The Struggle for Democracy in Hong Kong Continues

While the People’s Republic of China has become the universal thug for its coronavirus cover-up, one would think, after certain countries threatened lawsuits against the Chinese Communist Party (CCP), or under the pressure under the soft law by the international community, that the Xi Jinping regime would have learned a lesson.  It seems, however, that the CCP is only exercising more muscle than anticipated.

Last weekend, the Hong Kong police arrested 15 more veterans of the uphill battle to preserve the freedoms that make the city autonomous.  Those detained included the revered legal luminaries Margaret Ng, 72 years old, the crusading publisher Jimmy Lai, who is 71 and Martin Lee, 81 -- Lee is a Hong Kong politician and the founding chairman of the United Democrats of Hong Kong and its successor, the Democratic Party, Hong Kong’s flagship pro-democracy party.

Hong Kong is a special autonomous administrative region of China, located to the east of the Pearl River (Xu Jiang) estuary on the south coast of China.  It consists of Hong Kong Island, originally ceded by China to Great Britain in 1842, the southern part of the Kowloon Peninsula and Stonecutters (Ngong Shuen) Island (now joined to the mainland), ceded in 1860, and the New Territories. The Chinese-British joint declaration, known as “one country, two systems,” signed on December 19, 1984, paved the way for the entire territory to be returned to China, which occurred on July 1, 1997.  It was ensured that Hong Kong would enjoy a “high degree of autonomy” until at least 2046.

What makes these arrests disturbing, apart that in nearly forty years of advocating for democracy in Hong Kong Martin Lee had never been arrested, is that notwithstanding Hong Kong’s autonomy to govern itself, Beijing’s Communist officials are clearly calling the city’s political shots.  It is thus a sign during this pandemic-afflicted period, and of the determination of  the CCP to exploit them.  In other words, this is nothing more than Xi’s new effort and his puppet administration in Hong Kong to crush the pro-democracy movement, using the novel COVID-19 outbreak as a cover. 

The spread of the virus already put a halt to months of mass popular demonstrations that authorities had been unable to quell, even with mass police repression and more than 7,000 arrests

The protests were initially focused on a bill that that would have made it easier to extradite people to China from the semi-autonomous city.  But the authorities’ harsh policing of the protests, coupled with a refusal of Hong Kong’s leader to completely withdraw the bill, compelled protesters to return to the streets time and again.  After six months of protests, Hong Kong’s pro-democracy opposition won a stunning landslide victory in weekend local elections in a clear rebuke to city leader Carrie Lam (Beijing’s puppet leader) over her handling of violent protests that have divided the semi-autonomous Chinese territory.

[Instructions]:
**1)** In the article on Hong Kong's democracy struggle, rewrite the passage starting at "The spread of" and ending at "semi-autonomous Chinese territory.", replacing "landslide" with "decisive".
**2)** Answer these questions using the article on Hong Kong's democracy struggle:
(a) In what year did China cede Hong Kong Island to Great Britain?
(b) How old is Martin Lee?
(c) How many arrests had authorities made during the months of mass demonstrations?
**3)** Continue the article on Hong Kong's democracy struggle from its final sentence.

[Available data]:
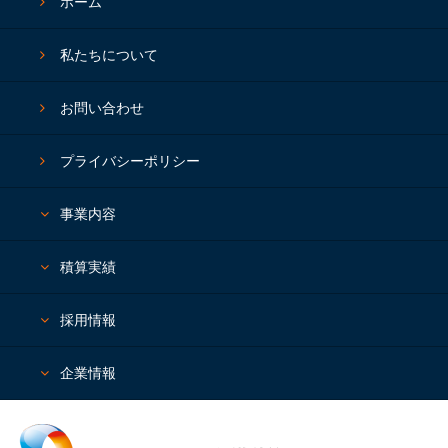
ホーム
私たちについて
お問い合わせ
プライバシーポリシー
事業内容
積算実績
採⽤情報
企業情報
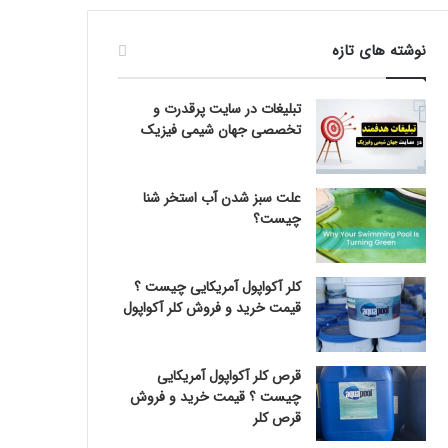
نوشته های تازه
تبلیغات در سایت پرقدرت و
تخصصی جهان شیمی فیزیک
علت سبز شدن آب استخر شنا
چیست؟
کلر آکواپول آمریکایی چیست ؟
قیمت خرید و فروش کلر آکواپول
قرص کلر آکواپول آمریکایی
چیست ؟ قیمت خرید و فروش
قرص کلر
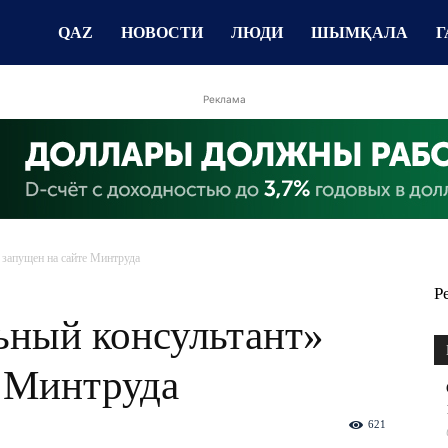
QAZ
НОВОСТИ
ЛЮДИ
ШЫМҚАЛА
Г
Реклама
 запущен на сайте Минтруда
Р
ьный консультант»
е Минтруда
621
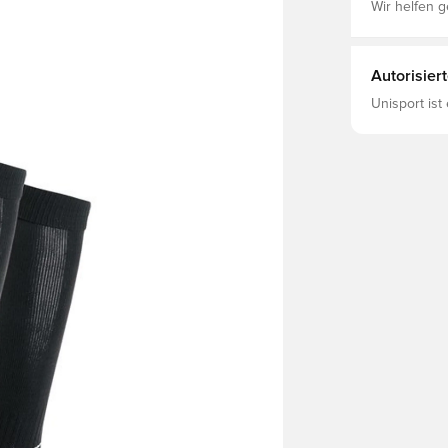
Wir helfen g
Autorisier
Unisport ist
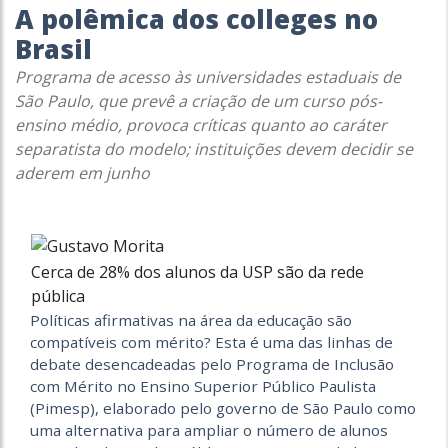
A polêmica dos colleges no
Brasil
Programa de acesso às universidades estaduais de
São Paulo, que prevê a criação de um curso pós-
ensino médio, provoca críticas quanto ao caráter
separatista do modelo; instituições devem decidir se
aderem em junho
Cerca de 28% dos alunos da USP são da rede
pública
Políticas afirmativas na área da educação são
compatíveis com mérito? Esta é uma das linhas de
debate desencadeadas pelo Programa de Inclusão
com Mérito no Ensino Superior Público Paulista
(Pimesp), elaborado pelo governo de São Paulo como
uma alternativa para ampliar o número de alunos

--

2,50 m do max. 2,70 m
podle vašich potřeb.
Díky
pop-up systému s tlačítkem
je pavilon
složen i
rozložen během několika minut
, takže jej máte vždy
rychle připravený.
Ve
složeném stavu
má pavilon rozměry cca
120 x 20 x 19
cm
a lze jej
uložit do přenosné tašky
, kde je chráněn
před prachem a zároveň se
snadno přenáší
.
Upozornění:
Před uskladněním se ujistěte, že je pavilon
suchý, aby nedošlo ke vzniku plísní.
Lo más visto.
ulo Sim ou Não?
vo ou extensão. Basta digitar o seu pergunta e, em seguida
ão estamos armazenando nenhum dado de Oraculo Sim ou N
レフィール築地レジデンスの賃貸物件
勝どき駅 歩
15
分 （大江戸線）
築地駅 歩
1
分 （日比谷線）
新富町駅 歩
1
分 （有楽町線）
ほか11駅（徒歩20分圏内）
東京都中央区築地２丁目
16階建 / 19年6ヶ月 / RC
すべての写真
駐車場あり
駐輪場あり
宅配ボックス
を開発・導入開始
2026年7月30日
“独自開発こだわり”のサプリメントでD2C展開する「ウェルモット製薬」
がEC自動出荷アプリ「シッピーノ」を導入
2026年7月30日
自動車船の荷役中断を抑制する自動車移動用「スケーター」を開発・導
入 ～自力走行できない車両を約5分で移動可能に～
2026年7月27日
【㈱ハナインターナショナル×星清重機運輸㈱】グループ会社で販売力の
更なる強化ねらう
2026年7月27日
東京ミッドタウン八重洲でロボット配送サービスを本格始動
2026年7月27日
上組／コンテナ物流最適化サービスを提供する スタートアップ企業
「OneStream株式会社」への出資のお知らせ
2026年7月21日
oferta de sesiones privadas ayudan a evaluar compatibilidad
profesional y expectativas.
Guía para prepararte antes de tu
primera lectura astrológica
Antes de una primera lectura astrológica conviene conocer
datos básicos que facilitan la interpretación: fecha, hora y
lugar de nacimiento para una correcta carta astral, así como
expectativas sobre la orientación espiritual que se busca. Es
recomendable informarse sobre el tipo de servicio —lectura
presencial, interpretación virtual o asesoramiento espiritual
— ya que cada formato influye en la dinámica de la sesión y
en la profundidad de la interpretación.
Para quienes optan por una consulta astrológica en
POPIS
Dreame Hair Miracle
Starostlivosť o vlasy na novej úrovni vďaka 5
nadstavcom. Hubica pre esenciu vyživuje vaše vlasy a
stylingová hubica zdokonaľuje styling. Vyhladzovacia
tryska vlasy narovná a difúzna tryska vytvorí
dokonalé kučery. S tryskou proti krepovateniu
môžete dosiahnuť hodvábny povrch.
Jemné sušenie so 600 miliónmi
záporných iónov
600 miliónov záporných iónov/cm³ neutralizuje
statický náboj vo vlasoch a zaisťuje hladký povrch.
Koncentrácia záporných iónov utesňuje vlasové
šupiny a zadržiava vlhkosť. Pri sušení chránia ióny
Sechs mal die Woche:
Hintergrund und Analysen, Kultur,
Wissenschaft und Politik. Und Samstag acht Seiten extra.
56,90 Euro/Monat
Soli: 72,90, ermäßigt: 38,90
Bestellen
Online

[Answers to the exercises]:
**1)**
The spread of the virus already put a halt to months of mass popular demonstrations that authorities had been unable to quell, even with mass police repression and more than 7,000 arrests

The protests were initially focused on a bill that that would have made it easier to extradite people to China from the semi-autonomous city.  But the authorities’ harsh policing of the protests, coupled with a refusal of Hong Kong’s leader to completely withdraw the bill, compelled protesters to return to the streets time and again.  After six months of protests, Hong Kong’s pro-democracy opposition won a stunning decisive victory in weekend local elections in a clear rebuke to city leader Carrie Lam (Beijing’s puppet leader) over her handling of violent protests that have divided the semi-autonomous Chinese territory.

**2)**
(a) 1842
(b) 81
(c) More than 7,000

**3)**
The Hong Kong protests had served as a reminder of the Tiananmen Square pro-democracy manifestations thirty years ago when a million Chinese students had both captivated and given the entire world the impression that communism in China was about to fall.  Many of us vividly remember our tv screens, while U.S. and the rest of the “free world” sat and watched in silence, the scene of an unarmed man standing in front of a column of tanks  -- the image of his defiance became a symbol of protest against the corrupt around the world -- halting their passage from the Square a day after the bloody crackdown of June 4; hundreds, if not thousands, were killed by the Chinese military, and many thousands of others were imprisoned.

Yet thirty years later not only has this event been practically erased from the memories of the Chinese people, China’s economy has catapulted up the world rankings, while political and religious repression in the country is harsher than many who watched those events would have anticipated.  Fortunately, for the Hong Kong protesters, the United States came to the aid of democracy.

The inspiration for this was President Donald Trump’s signing into law the Hong Kong Human Rights and Democracy Act, which provides for regular reports monitoring the status of the rights and freedoms that China under treaty promised to Hong Kong, and penalties if these are found to be violated.  Congress had also passed a bipartisan bill -- it passed in the House with a 417-1 margin and unanimously in the Senate -- suspending supplies to the Chinese police in Hong Kong with rubber bullets, tear gas and other anti-protest gear.  The citizens of Hong Kong subsequently thanked America by singing “The Star Spangled Banner.”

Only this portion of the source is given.